Passage =
Tuesday, May 22, 2007

Bike Basks in Admiring Glow

I know the main thing you’re wondering about my retreat is: what kind of mattress did I sleep on? Well, I will tell you! It was very, very firm and it was on a platform, not a box spring.

My back was a little seized up in the morning, but after my customary a.m. bit of qi gong, it was fine for the rest of the day, which was pretty much a miracle, for which I can think of only two possible explanations.

Before I left, I had seen Jack Eiman once, and I have concluded he is a genius at what he does (“manual integrative bodywork”). When I left his office, I swung my leg over my bike seat with considerably greater ease. In ensuing days, I noticed my neck felt better than it had in years, and the crater in my butt where my gluteus medius had gotten mashed was detectably smaller.

Nonetheless, since you can go on retreat feeling perfectly dandy and be in searing agony three days later, I expected to have a tremendous amount of back pain and was utterly astonished that there was none, beyond morning stiffness.

Besides Jack’s ministrations, it may also have been somewhat attributable to the type of practice, concentration rather than vipassana. The latter encourages close investigation of mind and body states, and can have almost an exacerbating effect.

For instance, my cat sitter one year called the retreat’s emergency number to announce that my kitchen faucet had vanished and I was mad at him off and on for days: How should I know what happened to the faucet from 50 miles away, and what could I possibly do about it?

(That turned out to be as nothing compared to how I felt when I got home and saw that Thelonious’s water bowl was dry as a bone and dirty. Stern words were spoken—I’d been gone for four weeks; how often was it like that?—and now that guy and I pretend we don’t see each other when we meet.)

Exercise set =
1 > For each statement about the retreat post, answer yes or no and quote the exact words in the post that decide it: (a) The mattress at the retreat sat on a box spring. (b) After the visit to Jack Eiman, the writer's neck felt better. (c) The practice at this retreat was vipassana.
2 > Copy out the part of the retreat post starting at "Nonetheless, since you" and ending at "beyond morning stiffness.".
The lines further down come from a separate source.

Supplied material =

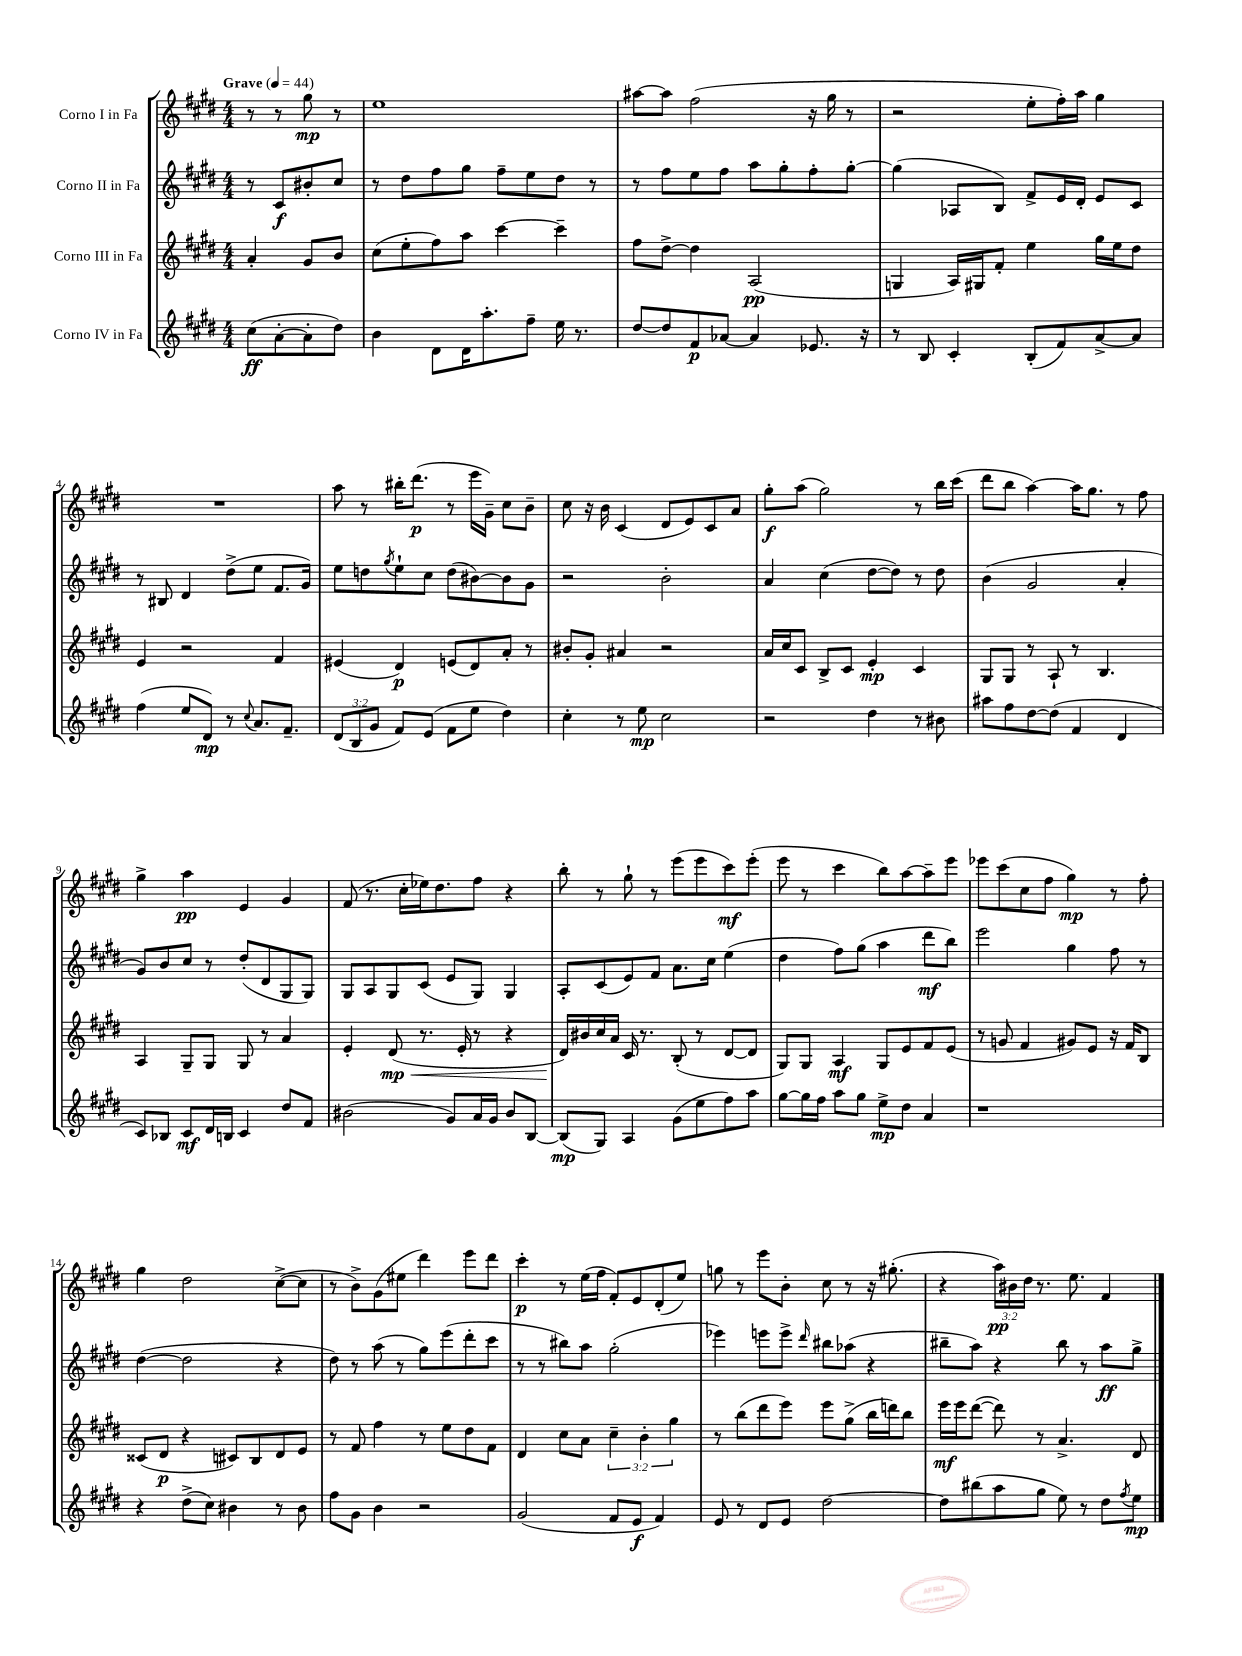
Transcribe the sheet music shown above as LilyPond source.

Worked solutions =
1 >
(a) No: "it was on a platform, not a box spring."
(b) Yes: "I noticed my neck felt better than it had in years"
(c) No: "concentration rather than vipassana."

2 >
Nonetheless, since you can go on retreat feeling perfectly dandy and be in searing agony three days later, I expected to have a tremendous amount of back pain and was utterly astonished that there was none, beyond morning stiffness.